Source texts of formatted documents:
^^^^
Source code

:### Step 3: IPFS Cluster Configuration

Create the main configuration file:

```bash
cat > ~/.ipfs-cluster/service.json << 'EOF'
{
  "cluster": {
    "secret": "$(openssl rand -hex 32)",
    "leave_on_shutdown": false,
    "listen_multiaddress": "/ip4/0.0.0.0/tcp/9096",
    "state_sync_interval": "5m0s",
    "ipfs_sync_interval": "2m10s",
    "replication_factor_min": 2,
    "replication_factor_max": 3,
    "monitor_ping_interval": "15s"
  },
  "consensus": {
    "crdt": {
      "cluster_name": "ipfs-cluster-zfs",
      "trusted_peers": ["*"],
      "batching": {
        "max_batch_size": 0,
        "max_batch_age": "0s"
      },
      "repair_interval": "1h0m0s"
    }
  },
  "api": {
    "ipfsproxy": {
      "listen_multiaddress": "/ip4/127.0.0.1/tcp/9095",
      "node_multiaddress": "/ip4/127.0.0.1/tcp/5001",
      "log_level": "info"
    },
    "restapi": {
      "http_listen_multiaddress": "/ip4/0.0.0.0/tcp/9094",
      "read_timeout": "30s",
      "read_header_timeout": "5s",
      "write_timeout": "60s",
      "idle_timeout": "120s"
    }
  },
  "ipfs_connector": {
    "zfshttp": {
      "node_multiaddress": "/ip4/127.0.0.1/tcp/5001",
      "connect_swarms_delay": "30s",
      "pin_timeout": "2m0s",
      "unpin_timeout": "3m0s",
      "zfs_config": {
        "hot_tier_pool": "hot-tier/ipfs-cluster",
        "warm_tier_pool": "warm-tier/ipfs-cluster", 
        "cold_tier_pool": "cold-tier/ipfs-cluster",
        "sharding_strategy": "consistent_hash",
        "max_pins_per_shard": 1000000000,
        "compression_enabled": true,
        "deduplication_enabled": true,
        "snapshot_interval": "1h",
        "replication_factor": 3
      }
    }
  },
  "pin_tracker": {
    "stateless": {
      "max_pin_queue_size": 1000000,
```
^^^^
Exercise directions ->
Give each entry again, spelled exactly as shown.

Solved problem ->
Source code

:### Step 3: IPFS Cluster Configuration

Create the main configuration file:

```bash
cat > ~/.ipfs-cluster/service.json << 'EOF'
{
  "cluster": {
    "secret": "$(openssl rand -hex 32)",
    "leave_on_shutdown": false,
    "listen_multiaddress": "/ip4/0.0.0.0/tcp/9096",
    "state_sync_interval": "5m0s",
    "ipfs_sync_interval": "2m10s",
    "replication_factor_min": 2,
    "replication_factor_max": 3,
    "monitor_ping_interval": "15s"
  },
  "consensus": {
    "crdt": {
      "cluster_name": "ipfs-cluster-zfs",
      "trusted_peers": ["*"],
      "batching": {
        "max_batch_size": 0,
        "max_batch_age": "0s"
      },
      "repair_interval": "1h0m0s"
    }
  },
  "api": {
    "ipfsproxy": {
      "listen_multiaddress": "/ip4/127.0.0.1/tcp/9095",
      "node_multiaddress": "/ip4/127.0.0.1/tcp/5001",
      "log_level": "info"
    },
    "restapi": {
      "http_listen_multiaddress": "/ip4/0.0.0.0/tcp/9094",
      "read_timeout": "30s",
      "read_header_timeout": "5s",
      "write_timeout": "60s",
      "idle_timeout": "120s"
    }
  },
  "ipfs_connector": {
    "zfshttp": {
      "node_multiaddress": "/ip4/127.0.0.1/tcp/5001",
      "connect_swarms_delay": "30s",
      "pin_timeout": "2m0s",
      "unpin_timeout": "3m0s",
      "zfs_config": {
        "hot_tier_pool": "hot-tier/ipfs-cluster",
        "warm_tier_pool": "warm-tier/ipfs-cluster", 
        "cold_tier_pool": "cold-tier/ipfs-cluster",
        "sharding_strategy": "consistent_hash",
        "max_pins_per_shard": 1000000000,
        "compression_enabled": true,
        "deduplication_enabled": true,
        "snapshot_interval": "1h",
        "replication_factor": 3
      }
    }
  },
  "pin_tracker": {
    "stateless": {
      "max_pin_queue_size": 1000000,
```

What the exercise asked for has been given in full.